For --site-pi, the function of interest is output_per_site_nucleotide_diversity() in variant_file_output.cpp, and the code of interest is

for(unsigned int allele = 0; allele < N_alleles; allele++)
{
   int other_alleles_count = (total_alleles - allele_counts[allele]);
   mismatches += (allele_counts[allele] * other_alleles_count);
}

// pairs is the number of pairwise combinations.
int pairs = (total_alleles * (total_alleles - 1));
double pi = (mismatches/static_cast<double>(pairs));

So, given biallelic loci, this seems to be proportional to allele frequency, and we can calculate $\pi$ for a single position simply from the VCF annotations AC (alternate allele count) and AN (allele number). This seems to use number of possible pairwise allelic combinations (which would be AN * (AN-1)) as the denominator and the number of comparisons that would not be equivalent (i.e. mismatches) when comparing all pairwise combinations (which would be AC * (AN - AC) + (AN - AC) * AC).

So, for this variant:
chromosome_1    186     .       G       T       546.80  PASS    AC=4;AF=0.040;AN=100;DP=750;FS=0.000;GQ_MEAN=39.08;GQ_STDDEV=36.12;InbreedingCoeff=0.6092;MQ=60.00;MQ0=0;NCC=4;QD=27.34;SOR=2.531;VQSLOD=12.99;culprit=FS

$\pi = ( 4 * (100 - 4) + (100 - 4) * 4 ) / (100 * (100 - 1)) = 0.0775758 $

As far as I can tell, the single-site $\pi$ shouldn't go beyond 0.5 for practical applications with meaningfully large population samples (though you'll note that one heterozygous individual will give a $\pi$ of 1).

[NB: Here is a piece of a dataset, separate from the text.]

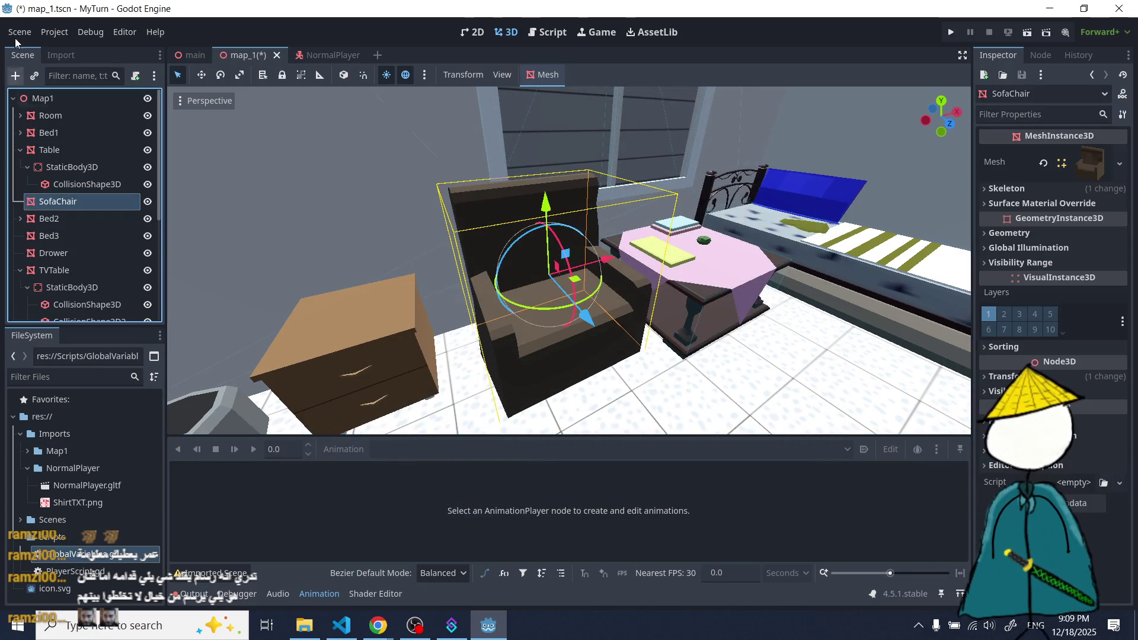
{"action": "left_click", "coordinate": [14, 77]}
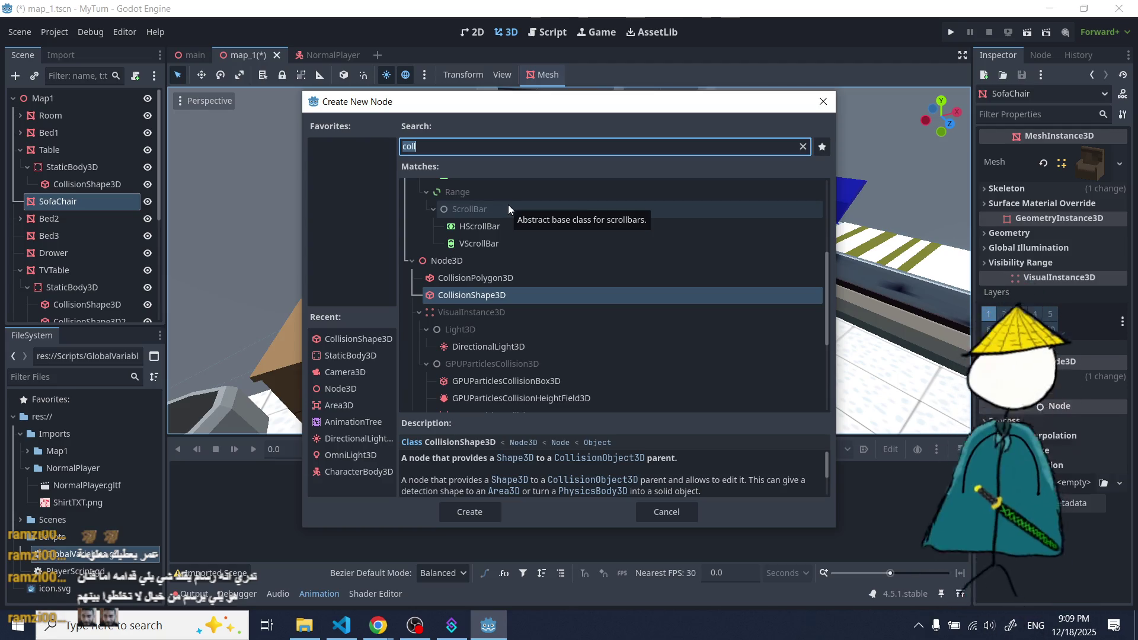
{"action": "type", "text": "stat"}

Okay, so what about the --window-pi option? The function of interest in vcftools is output_windowed_nucleotide_diversity(), and it's basically the same thing as the single site calculation except it considers the monomorphic sites in the window as well:

N_pairs = bins[CHROM][s][N_variant_site_pairs] + (N_monomorphic_sites * N_comparisons);
pi = bins[CHROM][s][N_mismatches] / double(N_pairs);

So, suppose we have the window 201 - 300 and the variants:
chromosome_1    275     .       C       T       7509.57 PASS    AC=20;AF=0.196;AN=102;DP=968;FS=0.000;GQ_MEAN=50.00;GQ_STDDEV=44.84;InbreedingCoeff=0.9368;MQ=60.00;MQ0=0;NCC=3;QD=31.29;SOR=1.456;VQSLOD=12.40;culprit=FS
chromosome_1    291     .       T       A       1247.11 PASS    AC=4;AF=0.040;AN=100;DP=945;FS=0.000;GQ_MEAN=45.96;GQ_STDDEV=32.66;InbreedingCoeff=0.8539;MQ=60.00;MQ0=0;NCC=4;QD=29.00;SOR=1.455;VQSLOD=12.26;culprit=FS

This time we also consider the monomorphic sites in the calculation (though this calculation doesn't seem to gracefully consider an absence of read data), which increases the number of pairs that are considered. This time around, our number of pairwise comparisons is the number of pairwise comparisons for the variant sites (for each variant, sum (AN * (AN - 1))) plus the number of monomorphic sites (2 variants, so 98 sites were non-variant in the 100 bp window) times the number of pairwise chromosome comparisons (in this example, there were 52 samples, so it was 104 * 103). So we have:

$nPairs = ( 102 * (102 - 1) + 100 * (100 - 1) ) + (100 - 2) * (104 * (104 - 1)) = 1069978 $

And the number of mismatches is the same as before except summed for each variant (i.e. AC * (AN - AC) + (AN-AC) * AC):

$nMismatches = (20 * (102 - 20) + (102 -20) * 20) + (4 * (100 - 4) + (100 - 4) * 4) = 4048 $

So $\pi$ for this 100 bp window is:

$\pi = 4048 / 1069978 = 0.0037832554 $

Okay, so as far as I can tell, $\pi$ is proportional to how many variants are present (for the window-based calculation) and increases as minor allele frequency grows (for both). That seems like an appropriate metric to describe how much nucleotide diversity is present at a given locus in a given population.